Exercise material ->
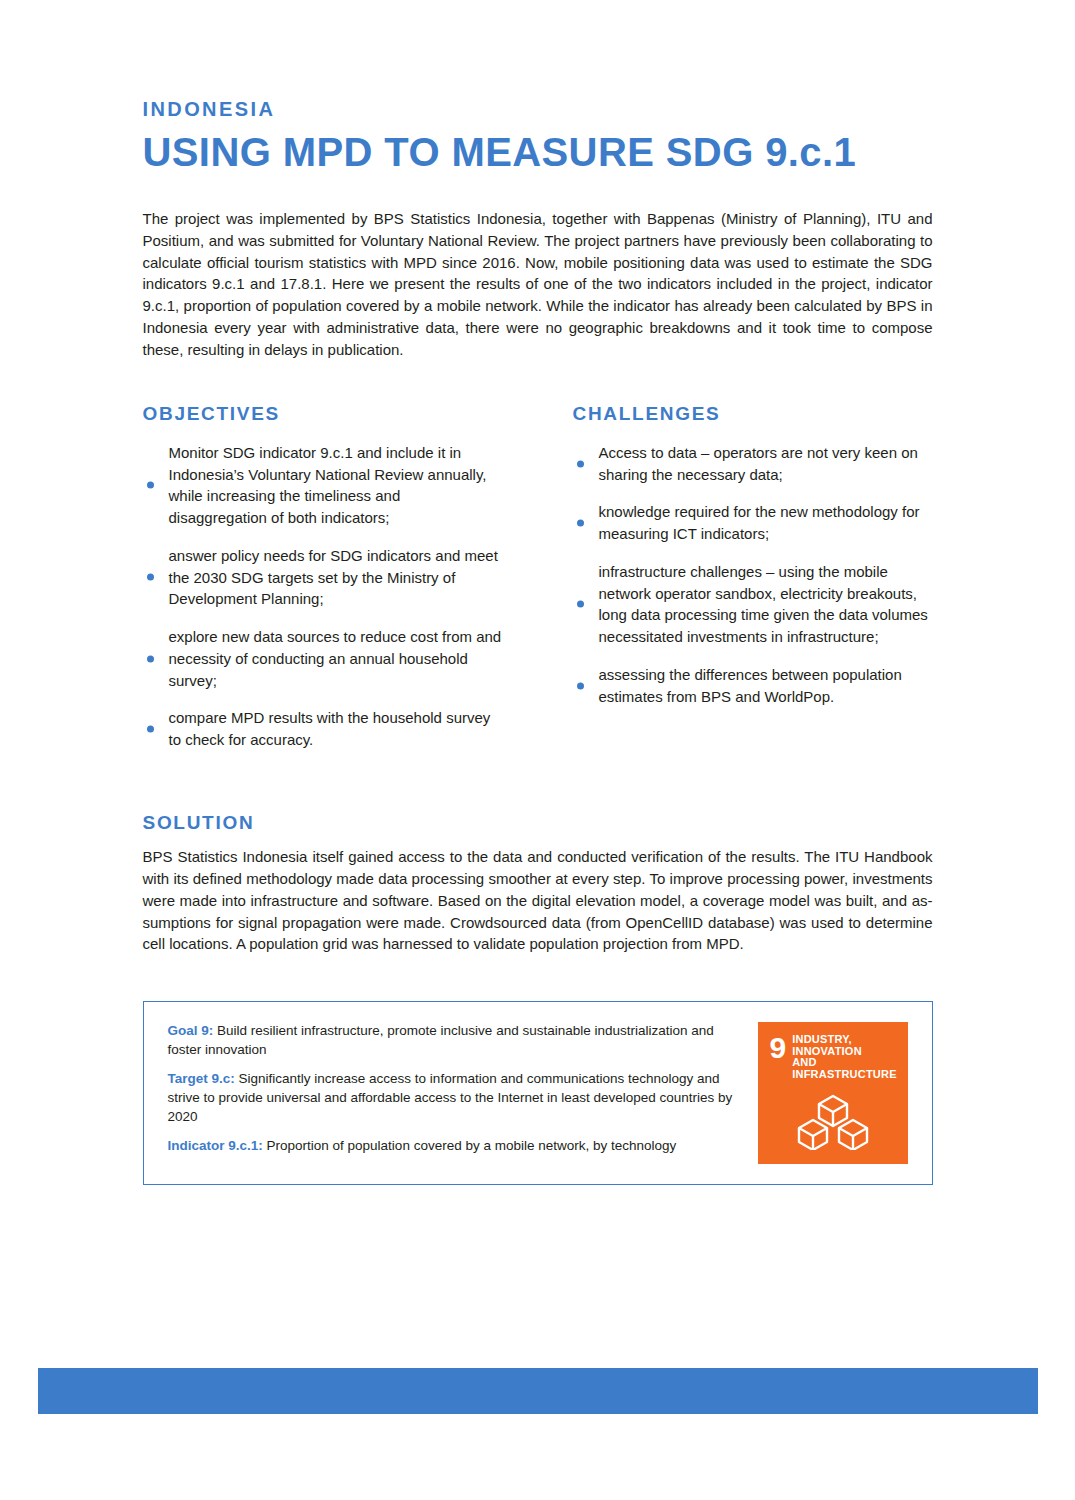INDONESIA
USING MPD TO MEASURE SDG 9.c.1
The project was implemented by BPS Statistics Indonesia, together with Bappenas (Ministry of Planning), ITU and Positium, and was submitted for Voluntary National Review. The project partners have previously been collaborating to calculate official tourism statistics with MPD since 2016. Now, mobile positioning data was used to estimate the SDG indicators 9.c.1 and 17.8.1. Here we present the results of one of the two indicators included in the project, indicator 9.c.1, proportion of population covered by a mobile network. While the indicator has already been calculated by BPS in Indonesia every year with administrative data, there were no geographic breakdowns and it took time to compose these, resulting in delays in publication.
Objectives
Monitor SDG indicator 9.c.1 and include it in Indonesia’s Voluntary National Review annually, while increasing the timeliness and disaggregation of both indicators;
answer policy needs for SDG indicators and meet the 2030 SDG targets set by the Ministry of Development Planning;
explore new data sources to reduce cost from and necessity of conducting an annual household survey;
compare MPD results with the household survey to check for accuracy.
Challenges
Access to data – operators are not very keen on sharing the necessary data;
knowledge required for the new methodology for measuring ICT indicators;
infrastructure challenges – using the mobile network operator sandbox, electricity breakouts, long data processing time given the data volumes necessitated investments in infrastructure;
assessing the differences between population estimates from BPS and WorldPop.
Solution
BPS Statistics Indonesia itself gained access to the data and conducted verification of the results. The ITU Handbook with its defined methodology made data processing smoother at every step. To improve processing power, investments were made into infrastructure and software. Based on the digital elevation model, a coverage model was built, and assumptions for signal propagation were made. Crowdsourced data (from OpenCellID database) was used to determine cell locations. A population grid was harnessed to validate population projection from MPD.
Goal 9: Build resilient infrastructure, promote inclusive and sustainable industrialization and foster innovation
Target 9.c: Significantly increase access to information and communications technology and strive to provide universal and affordable access to the Internet in least developed countries by 2020
Indicator 9.c.1: Proportion of population covered by a mobile network, by technology
9 Industry, Innovation and Infrastructure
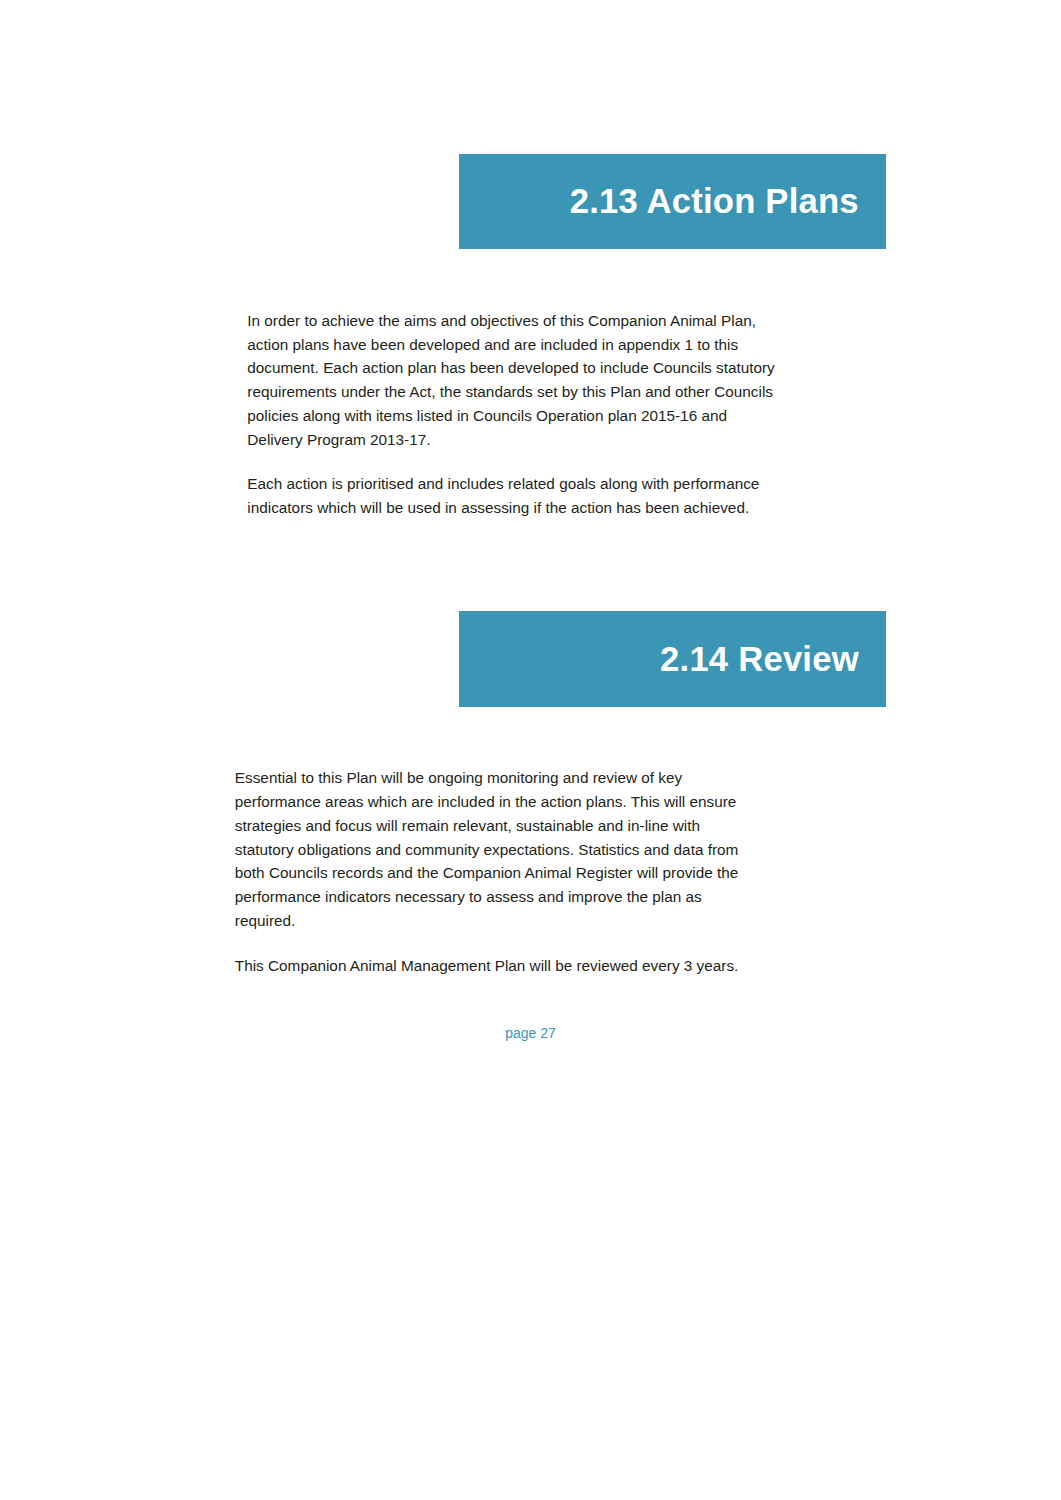2.13 Action Plans
In order to achieve the aims and objectives of this Companion Animal Plan, action plans have been developed and are included in appendix 1 to this document. Each action plan has been developed to include Councils statutory requirements under the Act, the standards set by this Plan and other Councils policies along with items listed in Councils Operation plan 2015-16 and Delivery Program 2013-17.
Each action is prioritised and includes related goals along with performance indicators which will be used in assessing if the action has been achieved.
2.14 Review
Essential to this Plan will be ongoing monitoring and review of key performance areas which are included in the action plans. This will ensure strategies and focus will remain relevant, sustainable and in-line with statutory obligations and community expectations. Statistics and data from both Councils records and the Companion Animal Register will provide the performance indicators necessary to assess and improve the plan as required.
This Companion Animal Management Plan will be reviewed every 3 years.
page 27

Exercise requirements -> Search the entries for the string "household" and copy each line where it occurs.

Solution for this task ->
explore new data sources to reduce cost from and necessity of conducting an annual household survey;
compare MPD results with the household survey to check for accuracy.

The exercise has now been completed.